__Required action 1__:
According to the blog post, what is 2025 called the year of?
__Required action 2__:
Duplicate the part of the blog post that opens with the words containing "I don’t know" and closes with "way to school.".

*** Document passage ***

The popularity of DSM-V (are we on V? Is it IV? or VI?) goes back to the 1980s. Maybe earlier, but I was born in the 70s, so I can’t be expected to remember anything before that. In the early 90s every headline was about Depression. It may seem unimaginable now, but no one said “I think I have Depression” before the 90s. It’s probably because there were no anti-depressant SSRIs to publicize, so no one needed to Search Engine Optimize a diagnostic term. We only had the adjective “depressed.” Which was like “sad” only more sophisticated.
About ten years ago, everyone went crazy for Sociopaths. You thought they were only in your horror movies and nightmares? No! They’re in CEO boardrooms and surgical theaters. Suddenly there were “Sociopath Tests” and books about “Snakes in Suits.” The protagonists of popular TV dramas became sociopaths you root for like Walter White, Joe Goldberg, Tony Soprano, and Dr. House, leading us to question, “Can I change him?”
Move over, Sociopath, it’s time for Narcissist. It’s like a Sociopath but sexier. Everyone on a Reality Show is a Narcissist, but only one or two are Sociopaths. We call them “The number one guy in the group.” Therefore it’s far more sticky a topic for social media. Those popular books from the Sociopath Era taught us that many former presidents were probably Sociopaths, but ALL of them are Narcissists. I mean, come on. You have to be a Narcissist to think about the most powerful job in the world and think, “That should definitely be me.”
Plus, for those who love to classify and divide, there are a bunch of types of Narcissist: overt, covert, antagonistic, communal, malignant, Tom Sandoval…
And suddenly we are all psychiatrists who can diagnose strangers and make a whole YouTube channel about it! And it’s great fun. It feeds the parts of our psyches that seek to understand other people and their motives because we’re designed to do that for our own social survival. Which is actual survival because we’re social animals.
Welcome to 2025, the year of ADHD and AuADHD (for those lucky stiffs who are also autistic).
No doctor has diagnosed me, and I don’t really see the point because I’m not going to do anything different with “an official diagnosis.” I’m not going to go on medication for it, no matter how much it would help –I just can’t take another damn pill, pen, patch or cream. I just use “ADHD” as a shorthand to help those I interact with to keep their expectations realistic.
Take my blog (please. And support me on Patreon). It’s embarrassing how many times I’ve promised to blog more often or get back to blogging and then just never do it. Maybe you imagine me trying and failing to write. Sitting at my computer attempting drafts then- finding them wanting- not publishing them?
Naw, son. I just forget my blog exists. Out of sight, out of mind. Poof. Gone.
Another thing my brain does is see connections and themes across media and everything else. It’s great for my job as an English teacher and it made Comparative Literature the perfect major for me. I think it would make me an excellent FBI agent, but I’d probably forget that is my job and totally boof it.
I don’t know why The Goddess in her infinite jest wisdom created me to remember nearly everything I’ve ever read, watched, or thought about TV shows, books, and movies then made me an amnesiac in my actual life such that I forget I’m supposed to make dinner, but here we are.
It’s also terrible for my job as an English teacher because as soon as I see one of those connections my lesson plan goes out the window and I chase that rabbit down that hole, delightedly info-dumping my insight on my students until I forget what the original lesson plan was even about.
Lesson plan. OMG, who are we kidding. I have ADHD. I plan my lessons in the car on the way to school.

*** End of Document passage ***
*** Record excerpts ***

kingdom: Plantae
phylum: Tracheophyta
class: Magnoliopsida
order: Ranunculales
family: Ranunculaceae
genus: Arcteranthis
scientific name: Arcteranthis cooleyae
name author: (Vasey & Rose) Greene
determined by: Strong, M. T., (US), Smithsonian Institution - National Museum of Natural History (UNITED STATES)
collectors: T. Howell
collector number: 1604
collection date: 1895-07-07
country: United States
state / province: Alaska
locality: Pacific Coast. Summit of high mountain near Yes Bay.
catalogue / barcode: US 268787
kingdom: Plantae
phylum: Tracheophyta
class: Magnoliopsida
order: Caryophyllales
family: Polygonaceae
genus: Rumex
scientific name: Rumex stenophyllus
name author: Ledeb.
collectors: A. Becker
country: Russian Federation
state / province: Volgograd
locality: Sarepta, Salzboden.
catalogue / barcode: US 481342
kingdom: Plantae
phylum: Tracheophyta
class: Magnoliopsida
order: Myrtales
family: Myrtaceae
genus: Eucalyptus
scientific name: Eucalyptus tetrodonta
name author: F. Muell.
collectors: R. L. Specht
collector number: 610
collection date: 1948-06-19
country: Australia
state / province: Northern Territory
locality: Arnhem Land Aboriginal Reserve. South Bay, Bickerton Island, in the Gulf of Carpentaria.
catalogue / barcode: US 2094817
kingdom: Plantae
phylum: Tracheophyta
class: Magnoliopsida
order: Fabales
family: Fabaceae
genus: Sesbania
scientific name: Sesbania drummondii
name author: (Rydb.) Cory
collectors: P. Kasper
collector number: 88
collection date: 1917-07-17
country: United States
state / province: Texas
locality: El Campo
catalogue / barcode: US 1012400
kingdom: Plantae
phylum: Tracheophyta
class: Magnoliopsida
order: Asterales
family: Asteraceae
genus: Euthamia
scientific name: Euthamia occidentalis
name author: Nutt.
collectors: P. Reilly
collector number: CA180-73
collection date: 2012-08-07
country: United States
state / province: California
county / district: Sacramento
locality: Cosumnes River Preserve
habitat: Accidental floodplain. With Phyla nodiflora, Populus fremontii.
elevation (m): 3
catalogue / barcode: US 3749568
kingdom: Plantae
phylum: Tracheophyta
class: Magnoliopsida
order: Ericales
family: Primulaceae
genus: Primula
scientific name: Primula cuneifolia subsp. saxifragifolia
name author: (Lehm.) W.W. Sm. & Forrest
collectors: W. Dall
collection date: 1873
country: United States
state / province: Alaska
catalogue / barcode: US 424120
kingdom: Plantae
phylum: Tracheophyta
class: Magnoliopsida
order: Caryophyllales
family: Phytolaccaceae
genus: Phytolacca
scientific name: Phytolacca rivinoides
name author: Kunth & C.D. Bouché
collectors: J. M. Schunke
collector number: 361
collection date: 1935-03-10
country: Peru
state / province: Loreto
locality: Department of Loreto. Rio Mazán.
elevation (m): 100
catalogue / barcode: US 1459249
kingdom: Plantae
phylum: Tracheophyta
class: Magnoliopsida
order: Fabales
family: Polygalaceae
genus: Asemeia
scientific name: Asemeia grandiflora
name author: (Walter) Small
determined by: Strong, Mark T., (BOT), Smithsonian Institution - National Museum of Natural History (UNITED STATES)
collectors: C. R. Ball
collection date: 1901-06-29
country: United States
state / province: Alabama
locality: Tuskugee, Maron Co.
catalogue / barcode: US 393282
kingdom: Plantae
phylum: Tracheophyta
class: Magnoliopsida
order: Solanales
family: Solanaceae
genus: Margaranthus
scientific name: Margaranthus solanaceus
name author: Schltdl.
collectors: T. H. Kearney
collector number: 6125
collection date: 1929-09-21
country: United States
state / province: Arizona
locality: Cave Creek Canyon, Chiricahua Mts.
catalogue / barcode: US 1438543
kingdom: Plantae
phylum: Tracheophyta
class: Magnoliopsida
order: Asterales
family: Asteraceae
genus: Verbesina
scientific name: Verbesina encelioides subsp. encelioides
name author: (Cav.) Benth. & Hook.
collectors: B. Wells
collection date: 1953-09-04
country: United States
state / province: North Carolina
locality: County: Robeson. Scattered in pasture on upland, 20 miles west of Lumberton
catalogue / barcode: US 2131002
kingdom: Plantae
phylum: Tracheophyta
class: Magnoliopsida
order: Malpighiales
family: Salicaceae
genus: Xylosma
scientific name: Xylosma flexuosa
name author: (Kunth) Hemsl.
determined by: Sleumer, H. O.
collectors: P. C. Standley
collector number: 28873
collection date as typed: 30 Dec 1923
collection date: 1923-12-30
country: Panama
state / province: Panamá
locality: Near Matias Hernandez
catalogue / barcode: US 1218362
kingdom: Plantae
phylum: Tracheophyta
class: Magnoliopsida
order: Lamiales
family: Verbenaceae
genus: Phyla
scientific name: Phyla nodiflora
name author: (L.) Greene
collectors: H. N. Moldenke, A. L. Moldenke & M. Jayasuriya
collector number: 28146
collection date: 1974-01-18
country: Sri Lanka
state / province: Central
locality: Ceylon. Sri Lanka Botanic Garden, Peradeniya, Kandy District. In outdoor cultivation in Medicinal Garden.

*** End of Record excerpts ***

__Task answer 1__:
ADHD and AuADHD

__Task answer 2__:
I don’t know why The Goddess in her infinite jest wisdom created me to remember nearly everything I’ve ever read, watched, or thought about TV shows, books, and movies then made me an amnesiac in my actual life such that I forget I’m supposed to make dinner, but here we are.
It’s also terrible for my job as an English teacher because as soon as I see one of those connections my lesson plan goes out the window and I chase that rabbit down that hole, delightedly info-dumping my insight on my students until I forget what the original lesson plan was even about.
Lesson plan. OMG, who are we kidding. I have ADHD. I plan my lessons in the car on the way to school.